Com o modelo, um policial poderia acessar a ficha corrida de qualquer pessoa que estivesse passando diante dele na rua. Desenvolvido ao longo de 2018, a pedido das Forças Armadas, que pretendem utilizá-lo em áreas perigosas do Rio de Janeiro, o aparelho ainda não foi disponibilizado. “Neste ano vamos apresentá-lo para diferentes órgãos, de todo o Brasil”, diz Francisco Cavalcante. “Esse programa não precisa ser aplicado apenas a óculos, ele também pode ser utilizado por qualquer município brasileiro que tenham sistemas de videomonitoramento”.
Os perigos da tecnologia
Os riscos de adotar o monitoramento com câmeras e reconhecimento facial são enormes para a democracia. Um artigo de Anna Mitchell e Larry Diamond, pesquisadores da Universidade Stanford, chama a atenção para os riscos da adoção indiscriminada da tecnologia. “O governo reúne uma enorme quantidade de informação através de câmeras. Se você comete um crime, ou simplesmente atravessa a rua fora da faixa, algoritmos de reconhecimento facial vão cruzar sua imagem com um banco de dados nacional. Não vai demorar muito para a polícia aparecer na sua porta. O experimento social que a China está realizando apresenta uma grave ameaça para a liberdade de expressão para para os direitos humanos”.
Além de representar um grave risco para a democracia e os direitos civis, as câmeras de segurança não são eficazes para combater a criminalidade.

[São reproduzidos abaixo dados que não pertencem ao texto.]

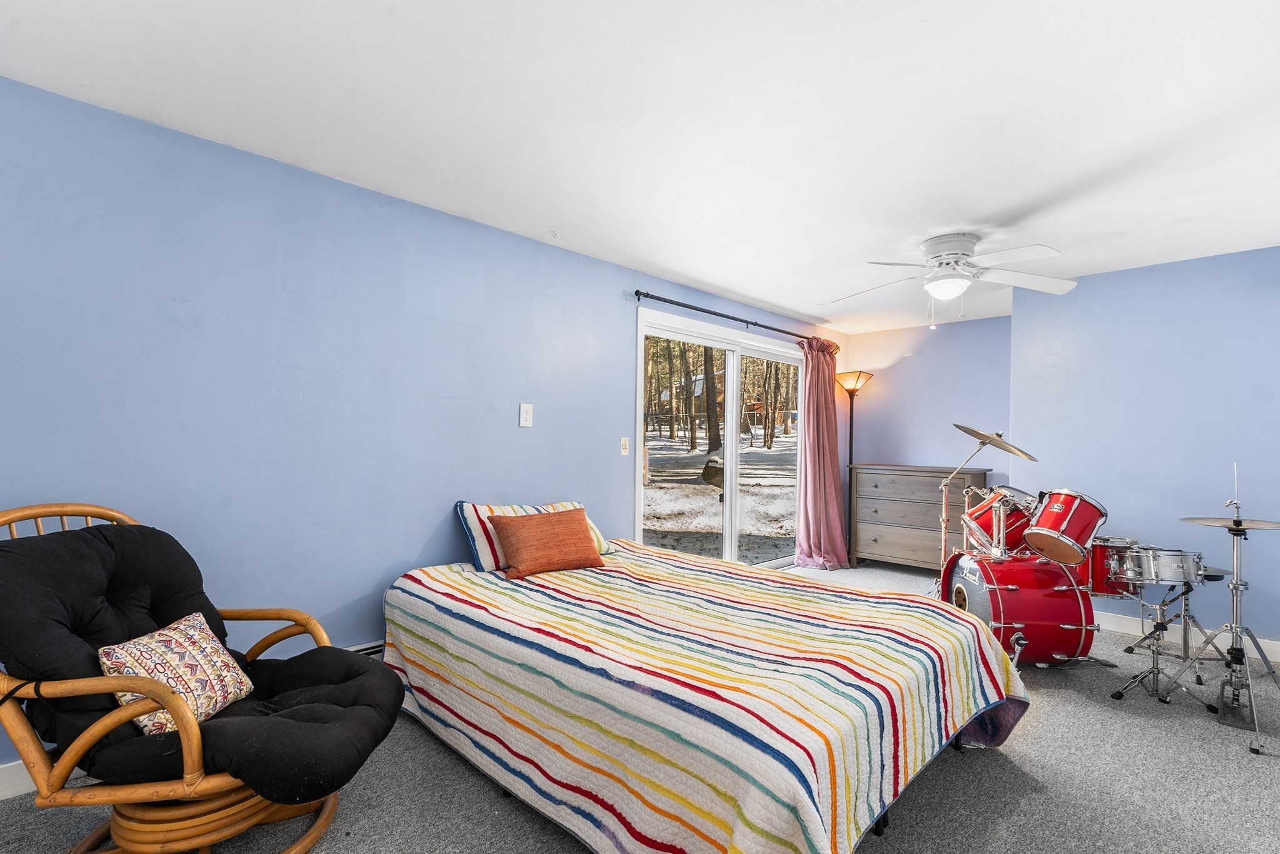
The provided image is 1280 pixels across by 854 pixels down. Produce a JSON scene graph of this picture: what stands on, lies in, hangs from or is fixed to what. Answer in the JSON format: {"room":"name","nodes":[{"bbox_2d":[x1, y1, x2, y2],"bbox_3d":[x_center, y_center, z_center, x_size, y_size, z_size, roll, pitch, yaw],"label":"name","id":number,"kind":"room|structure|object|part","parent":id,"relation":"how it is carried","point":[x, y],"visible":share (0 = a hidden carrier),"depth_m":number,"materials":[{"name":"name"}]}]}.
{"room":"bedroom","nodes":[
{"label":"bedroom","id":0,"kind":"room"},
{"bbox_2d":[0,71,845,787],"bbox_3d":[-0.399,0.086,3.544,0.148,2.450,7.191,0,-1,45],"label":"left wall","id":1,"kind":"structure","parent":0,"point":[614,339],"depth_m":2.33,"materials":[{"name":"blue paint"}]},
{"bbox_2d":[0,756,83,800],"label":"baseboard","id":2,"kind":"structure","parent":1,"relation":"attached to","point":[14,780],"depth_m":1.83,"materials":[{"name":"white paint"}]},
{"bbox_2d":[346,640,385,658],"bbox_3d":[-1.372,1.103,2.542,0.061,0.156,0.850,0,-1,45],"label":"baseboard heater","id":3,"kind":"object","parent":1,"relation":"attached to","point":[372,650],"visible":0.15,"depth_m":2.56,"materials":[{"name":"white metal"}]},
{"bbox_2d":[518,402,533,427],"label":"electrical outlet","id":4,"kind":"object","parent":1,"relation":"attached to","point":[527,417],"visible":0.98,"depth_m":3.16,"materials":[{"name":"white plastic"}]},
{"bbox_2d":[619,436,629,455],"bbox_3d":[-0.104,0.120,3.727,0.018,0.121,0.073,0,-1,45],"label":"light switch","id":5,"kind":"object","parent":1,"relation":"attached to","point":[624,446],"visible":0.97,"depth_m":3.72,"materials":[{"name":"white plastic"}]},
{"bbox_2d":[635,306,806,568],"bbox_3d":[0.804,0.249,4.673,0.146,2.155,2.260,0,-1,45],"label":"sliding glass door","id":6,"kind":"structure","parent":1,"relation":"in","point":[732,444],"depth_m":4.59,"materials":[{"name":"glass"}]},
{"bbox_2d":[632,288,815,342],"bbox_3d":[0.851,-0.920,4.620,0.125,0.067,2.613,0,-1,45],"label":"curtain rod","id":7,"kind":"object","parent":1,"relation":"attached to","point":[777,329],"visible":0.86,"depth_m":4.22,"materials":[{"name":"black metal"}]},
{"bbox_2d":[793,336,849,570],"bbox_3d":[1.773,0.221,5.135,0.267,2.256,0.720,0,-1,45],"label":"curtain","id":8,"kind":"object","parent":7,"relation":"hanging from","point":[842,554],"visible":0.93,"depth_m":5.12,"materials":[{"name":"pink fabric"}]},
{"bbox_2d":[0,0,1279,334],"bbox_3d":[1.059,-1.186,2.143,4.159,0.106,6.702,0,-1,45],"label":"ceiling","id":9,"kind":"structure","parent":0,"point":[947,222],"depth_m":1.95,"materials":[{"name":"white paint"}]},
{"bbox_2d":[826,230,1076,327],"bbox_3d":[1.802,-0.864,3.170,1.299,0.521,1.295,0,-1,12],"label":"ceiling fan","id":10,"kind":"object","parent":9,"relation":"attached to","point":[965,255],"visible":0.99,"depth_m":3.09,"materials":[{"name":"white"}]},
{"bbox_2d":[0,555,1279,853],"bbox_3d":[0.944,1.319,2.038,4.559,0.104,6.743,0,-1,45],"label":"carpet floor","id":11,"kind":"structure","parent":0,"point":[439,757],"depth_m":1.90,"materials":[{"name":"grey carpet"}]},
{"bbox_2d":[0,493,402,853],"bbox_3d":[-1.343,0.744,1.611,1.038,1.023,0.832,0,-1,13],"label":"rattan chair","id":12,"kind":"object","parent":11,"relation":"on","point":[194,730],"visible":0.91,"depth_m":1.45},
{"bbox_2d":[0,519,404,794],"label":"chair cushion","id":13,"kind":"object","parent":12,"relation":"on","point":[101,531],"visible":0.72,"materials":[{"name":"black fabric"}]},
{"bbox_2d":[97,611,254,733],"bbox_3d":[-1.367,0.722,1.593,0.215,0.254,0.400,1,-1,7],"label":"patterned pillow","id":14,"kind":"object","parent":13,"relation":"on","point":[164,638],"visible":0.79,"depth_m":1.54,"materials":[{"name":"fabric"}]},
{"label":"rattan base","id":15,"kind":"part","parent":12,"relation":"part of","materials":[{"name":"brown wicker"}]},
{"bbox_2d":[380,539,1033,853],"bbox_3d":[0.141,0.994,2.409,2.448,0.603,1.856,0,-1,45],"label":"bed","id":16,"kind":"object","parent":11,"relation":"on","point":[985,640],"visible":0.99,"depth_m":1.71,"materials":[{"name":"multicoloured fabric"}]},
{"bbox_2d":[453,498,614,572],"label":"striped pillow","id":17,"kind":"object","parent":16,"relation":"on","point":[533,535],"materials":[{"name":"multicoloured fabric"}]},
{"bbox_2d":[489,506,604,578],"bbox_3d":[-0.475,0.583,2.814,0.288,0.306,0.569,0,-1,45],"label":"orange pillow","id":18,"kind":"object","parent":16,"relation":"on","point":[557,526],"visible":1,"depth_m":2.72,"materials":[{"name":"orange fabric"}]},
{"bbox_2d":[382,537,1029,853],"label":"quilt","id":19,"kind":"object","parent":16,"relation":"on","point":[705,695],"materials":[{"name":"multicoloured fabric"}]},
{"bbox_2d":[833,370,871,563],"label":"floor lamp","id":20,"kind":"object","parent":11,"relation":"on","point":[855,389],"visible":0.76,"depth_m":5.56,"materials":[{"name":"metal"}]},
{"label":"lamp shade","id":21,"kind":"part","parent":20,"relation":"part of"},
{"bbox_2d":[849,463,989,571],"bbox_3d":[2.657,0.869,5.122,1.088,1.018,0.504,0,-1,45],"label":"dresser","id":22,"kind":"object","parent":11,"relation":"on","point":[867,536],"visible":0.8,"depth_m":5.01,"materials":[{"name":"wood"}]},
{"bbox_2d":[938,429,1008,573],"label":"cymbal stand","id":23,"kind":"object","parent":11,"relation":"on","point":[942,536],"visible":0.66,"depth_m":3.68,"materials":[{"name":"metal"}]},
{"bbox_2d":[951,423,1036,459],"bbox_3d":[2.272,0.073,3.471,0.403,0.187,0.383,0,-1,45],"label":"cymbal","id":24,"kind":"object","parent":23,"relation":"on","point":[978,434],"visible":0.96,"depth_m":3.45,"materials":[{"name":"metal"}]},
{"bbox_2d":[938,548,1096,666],"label":"bass drum","id":25,"kind":"object","parent":11,"relation":"on","point":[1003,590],"visible":0.8,"depth_m":2.92,"materials":[{"name":"red metal"}]},
{"bbox_2d":[961,485,1038,554],"bbox_3d":[2.453,0.602,3.583,0.438,0.412,0.356,1,-1,2],"label":"tom drum","id":26,"kind":"object","parent":25,"relation":"attached to","point":[988,524],"visible":0.61,"depth_m":3.49,"materials":[{"name":"metal"}]},
{"bbox_2d":[1021,489,1109,563],"bbox_3d":[2.472,0.553,3.124,0.379,0.387,0.393,1,-1,6],"label":"tom drum","id":27,"kind":"object","parent":25,"relation":"attached to","point":[1050,529],"visible":0.95,"depth_m":3.05,"materials":[{"name":"red"}]},
{"bbox_2d":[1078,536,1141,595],"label":"tom drum","id":28,"kind":"object","parent":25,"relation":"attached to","point":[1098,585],"visible":0.46,"depth_m":3.12,"materials":[{"name":"red metal"}]},
{"bbox_2d":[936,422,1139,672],"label":"drum kit","id":29,"kind":"object","parent":11,"relation":"on","point":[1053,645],"visible":0.83,"depth_m":3.02,"materials":[{"name":"red metal"}]},
{"bbox_2d":[1113,572,1218,706],"bbox_3d":[2.601,1.083,2.665,0.361,0.521,0.360,0,-1,45],"label":"stand","id":30,"kind":"object","parent":11,"relation":"on","point":[1153,653],"visible":0.93,"depth_m":2.64,"materials":[{"name":"silver metal"}]},
{"bbox_2d":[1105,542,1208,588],"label":"snare drum","id":31,"kind":"object","parent":30,"relation":"on","point":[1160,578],"visible":0.93,"depth_m":2.83,"materials":[{"name":"silver metal"}]},
{"bbox_2d":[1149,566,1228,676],"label":"stand","id":32,"kind":"object","parent":11,"relation":"on","point":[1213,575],"visible":0.55,"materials":[{"name":"metal"}]},
{"bbox_2d":[1165,459,1279,755],"bbox_3d":[2.769,0.741,2.475,0.510,1.236,0.556,0,-1,45],"label":"cymbal stand","id":33,"kind":"object","parent":11,"relation":"on","point":[1235,610],"visible":0.99,"depth_m":2.45,"materials":[{"name":"silver metal"}]},
{"bbox_2d":[1181,515,1279,530],"bbox_3d":[2.727,0.428,2.420,0.371,0.026,0.367,0,-1,45],"label":"cymbal","id":34,"kind":"object","parent":33,"relation":"on","point":[1263,524],"visible":0.94,"depth_m":2.44,"materials":[{"name":"metal"}]},
{"bbox_2d":[840,313,1013,474],"bbox_3d":[2.956,0.166,5.416,1.732,2.426,0.135,0,-1,45],"label":"back wall","id":35,"kind":"structure","parent":0,"point":[910,367],"depth_m":5.34,"materials":[{"name":"blue paint"}]},
{"bbox_2d":[1010,242,1279,659],"bbox_3d":[3.779,0.148,3.210,2.530,2.444,0.151,0,-1,45],"label":"right wall","id":36,"kind":"structure","parent":0,"point":[1273,387],"depth_m":3.47,"materials":[{"name":"blue paint"}]},
{"bbox_2d":[1091,610,1279,665],"bbox_3d":[3.698,1.304,3.115,2.880,0.111,0.017,0,-1,45],"label":"baseboard","id":37,"kind":"structure","parent":36,"relation":"attached to","point":[1130,628],"depth_m":3.48,"materials":[{"name":"white paint"}]},
{"label":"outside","id":38,"kind":"structure","parent":0,"visible":0},
{"bbox_2d":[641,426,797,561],"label":"snowy ground","id":39,"kind":"structure","parent":38,"point":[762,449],"materials":[{"name":"white snow"}]},
{"label":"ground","id":40,"kind":"structure","parent":38,"visible":0},
{"bbox_2d":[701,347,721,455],"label":"tree","id":41,"kind":"object","parent":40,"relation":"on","point":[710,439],"visible":0.49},
{"bbox_2d":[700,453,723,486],"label":"rock","id":42,"kind":"object","parent":40,"relation":"on","point":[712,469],"visible":0.51,"depth_m":11.20,"materials":[{"name":"stone"}]}
]}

Um estudo realizado pela Universidade de Leicester indicou que os pontos da cidade britânica onde foram instaladas câmeras não são menos seguros do que os demais locais da cidade, a não ser em um único quesito: as câmeras ajudaram a identificar e evitar casos de estacionamento em lugares proibidos.
No mais, mesmo quando o vídeo flagrou assaltos, por exemplo, o sistema não foi capaz de garantir a prisão mais rápida - e muitas vezes, nem mesmo a identificação do suspeito, que geralmente encobre o rosto.